The Problem
“How can we identify accounts at risk of cancelling their subscription?”—this was the question asked to me by a large Scientific Publishing company. I was given 10,000 records of data across 3 tables, and left to figure it out. The deliverable: A deck of 8 slides with analysis, recommendations, and my methodology.
However…
I knew I would get lost if I tried to gather the insights using my usual methods. And the turnaround time was short—3 days. I only had my evenings to spare towards this project.
I needed a new approach.
So, I decided to use a new tool in my data toolkit.
Enter a Market Basket Analysis
It was time to deploy machine learning and predictive analytics. I wanted to find the group of customers who were most likely to lapse in their subscriptions.
After overcoming encoding and data wrangling challenges, I conducted a Market Basket Analysis on the data, using the mlxtend library in Python.
(If you want more information on the business case, how a Market Basket Analysis works, and the challenges it involves, I wrote a data story about it: How I Used a Market Basket Analysis to Get a Job Offer.)

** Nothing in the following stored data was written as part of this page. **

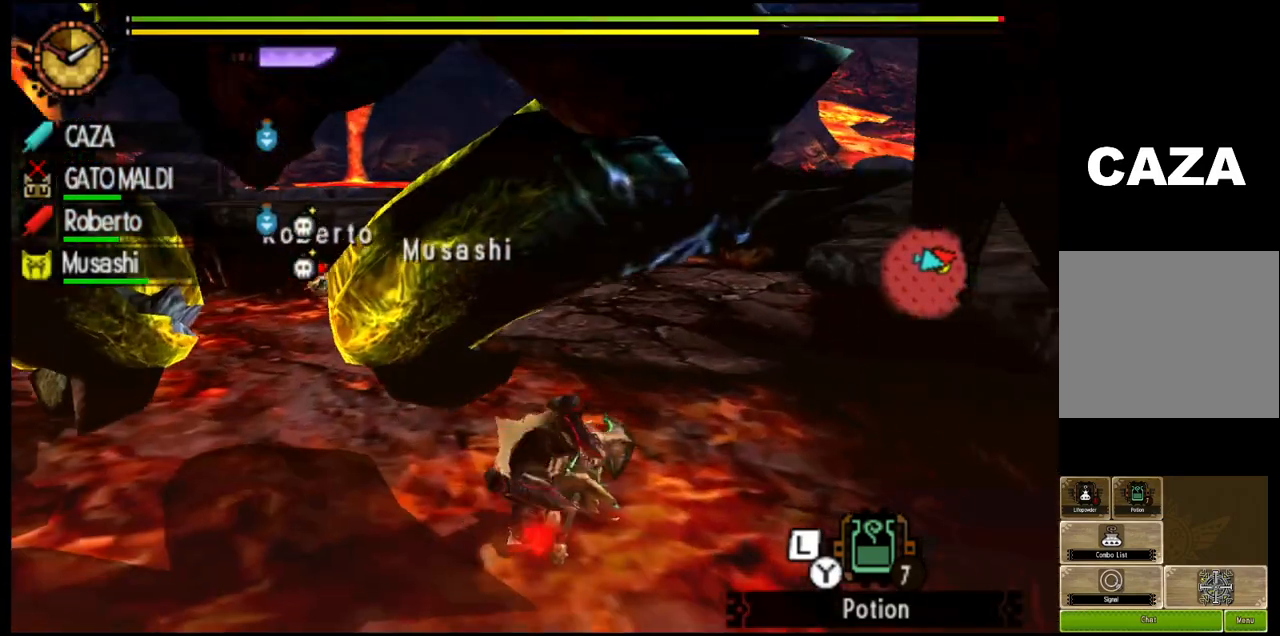
{"buttons": ["SQUARE"], "left_stick": "up-left", "right_stick": "center", "events": [[33, "right_stick", "up-right"], [83, "L1", "up"], [150, "right_stick", "right"], [250, "right_stick", "center"], [433, "SQUARE", "down"], [450, "left_stick", "up-left"]]}
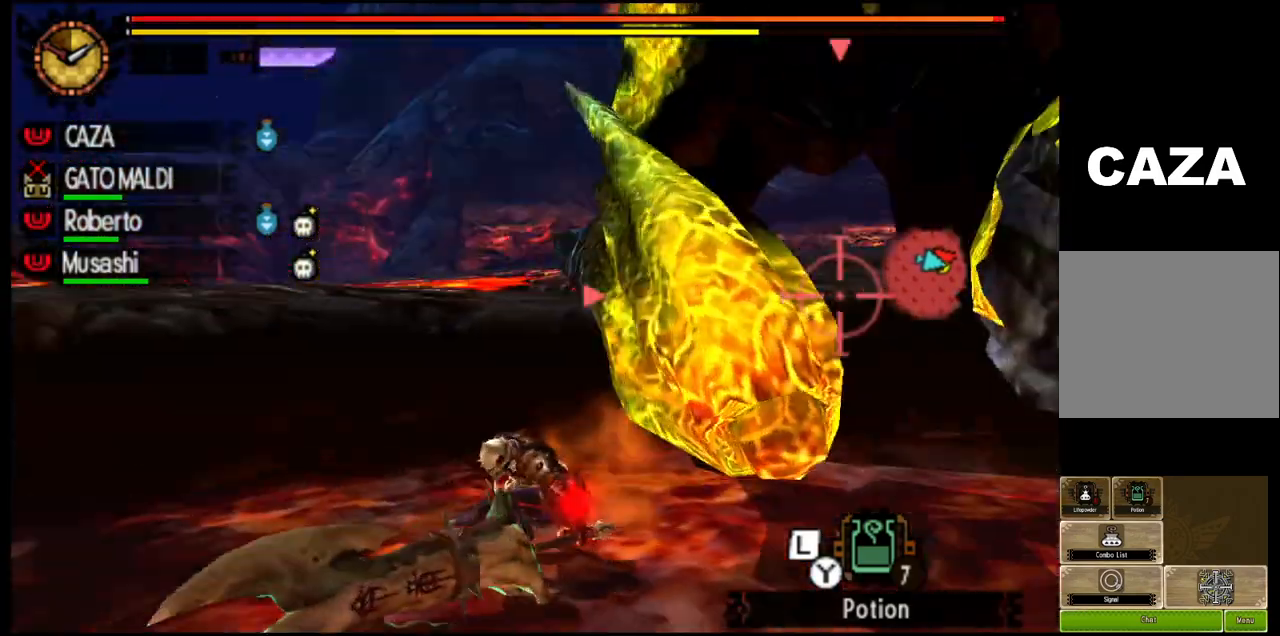
{"buttons": ["SQUARE"], "left_stick": "left", "right_stick": "center", "events": [[17, "SQUARE", "up"], [100, "left_stick", "left"], [117, "SQUARE", "down"], [217, "SQUARE", "up"], [317, "SQUARE", "down"], [417, "SQUARE", "up"], [500, "SQUARE", "down"]]}
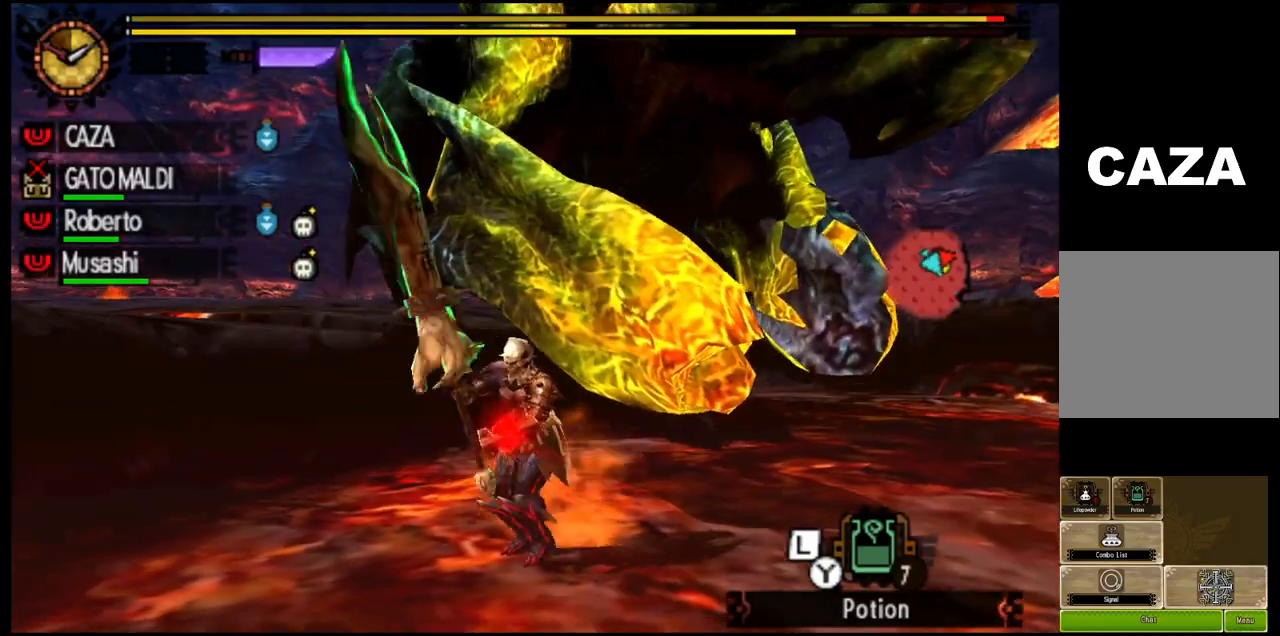
{"buttons": ["R1"], "left_stick": "left", "right_stick": "center", "events": [[100, "SQUARE", "up"], [433, "R1", "down"]]}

The analysis looked at over a dozen variables, including the country they were from, the size of the account, their NPS score, and more.
It gave me a result.
The Result
I found that customers who joined in 2012 (the oldest year in the dataset), who were small accounts, and had a missing or low NPS score were 3.12x more likely to churn. These customers represented about 5.3% of their accounts with an estimated revenue of $1.7 million.
I created a presentation with a data story building the case for my recommendations. If 50% of lapsed subscribers were saved, it would save the company over $800,000.